I won’t uproot my kids on a whim and run, but I damn well need to make plans to do an emergency bugout in case things turn ugly. Yes, I do owe it to my kids to provide them a stable upbringing . . . but even more than that, always, I owe them safety.
I no longer feel the safety I did before, in the face of that story. It doesn’t mean I’m running.
But it means I need to prepare.
I quickly Google vans available for purchase in the area and come up gold: there’s a large cargo van for sale or trade just a few miles away, in Norton. I think ahead to packing materials. We have collapsible plastic crates for some things, but I’ll need to add a few more from the local Walmart. I try to avoid big-box stores, since it means being recorded on surveillance cameras, but there isn’t a whole lot of choice around Norton, unless I want to make the drive into Knoxville for supplies.
I look at the clock and decide there isn’t time to be DEFCON One paranoid. I grab a large-billed trucker hat with no logo on it and a pair of large sunglasses. I make sure my clothes are as anonymous as possible. Best I can do as a disguise.
As I’m retrieving cash from the safe, I hear the honk of the post office delivery van down the drive and look out. He’s finished filling my box, and I go out to grab the contents, still thinking hard about what has to be done to prep for an emergency. Selling the house wouldn’t come into the calculation; it would have to be done post-move anyway. I’d have to pull the kids out of school without warning or explanation, again. But other than those considerations, we don’t have a hell of a lot of ties to break, really.
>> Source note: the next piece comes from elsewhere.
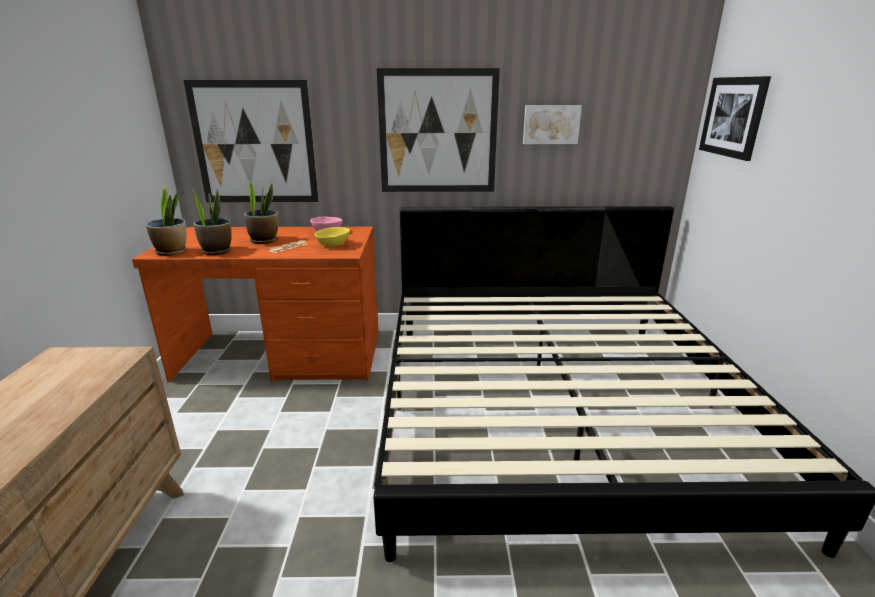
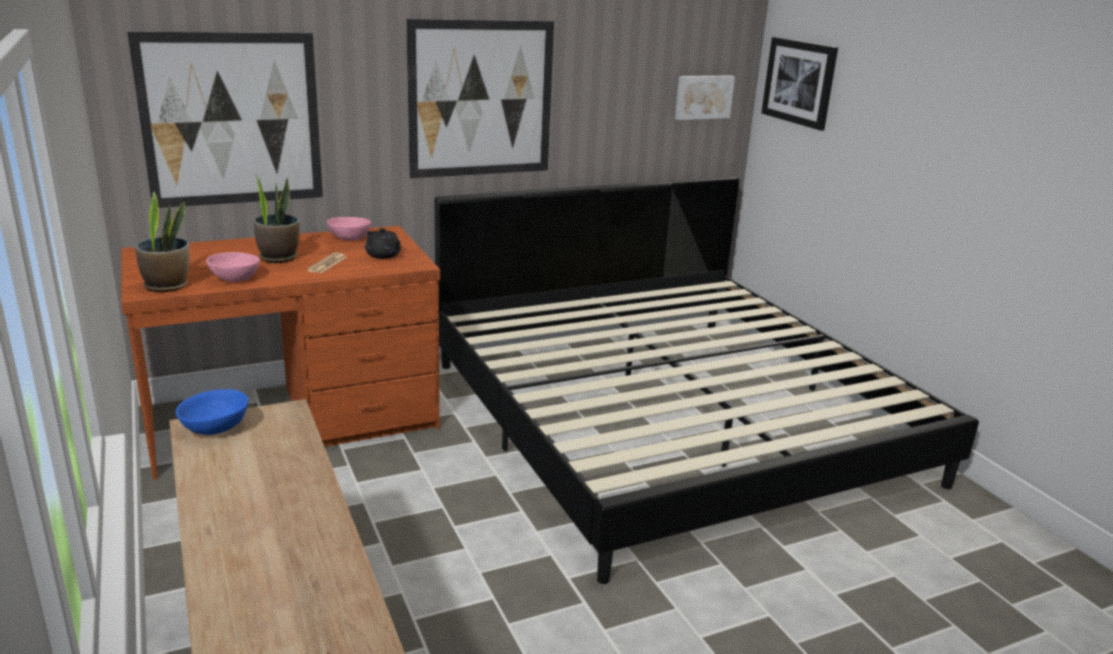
camera: 25 degrees left, 0 degrees up
potted plant [193,189,232,255] -> pink bowl [206,252,260,282]
yellow bowl [314,227,350,247] -> black teapot [365,228,401,259]
picture [523,105,582,144] -> picture moved to [675,75,735,120]
none -> blue bowl [176,389,249,435]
I’ve kept us mobile for so long, keeping things light is still natural for all of us.
I’d thought this would be the place where we’d get to break that cycle. Maybe it still is, but I need to be practical. Escape needs to be a viable option. Always.
Step one is getting the van.
There’s an official-type letter in my mess of circulars and junk mail. State of Tennessee. I rip it open and find my license to carry.
Thank God.
I put it in my wallet immediately, dump the rest of the junk mail in the trash, and retrieve my gun and shoulder holster from the safe, too. Feels good, putting it on, feeling the weight—and knowing that unlike other times I’ve worn it, I actually have the paper to show I’m legally allowed. I’ve practiced drawing out of this holster many times, so there’s nothing odd about it at all. Feels like an old friend at my side.
I add a light jacket to conceal the gun and head out in the Jeep to buy the van. It’s a long drive into the country outside Norton, and though I’ve printed turn-by-turn directions—the downside of refusing to join the smartphone revolution is a reliance on maps and paper—it’s still a confusing mess to get to the listed destination. There’s a reason, I think, that scary movies are so often set out in the woods; there’s a brooding, primitive power out here, a sense of being made so small and vulnerable. The people who thrive here are strong.
It catches me by surprise to find, once I’ve arrived at the address of the van for sale, that the name on the mailbox of the 1950s-era cabin—small, sturdy, rustic as hell—is ESPARZA. Norton, and Stillhouse Lake, isn’t an area that boasts a large Hispanic population, and I realize that it has to be Javier Esparza’s home. My range instructor. Former marine. I feel instantly comforted and at the same time strangely guilty. I won’t cheat him, of course, but I hate to imagine his disappointment, his anger if he finds out later just who I am. If the worst happens, I bug out, and he wonders if I’m fleeing in the van he sold me for even worse reasons than being married to a serial killer.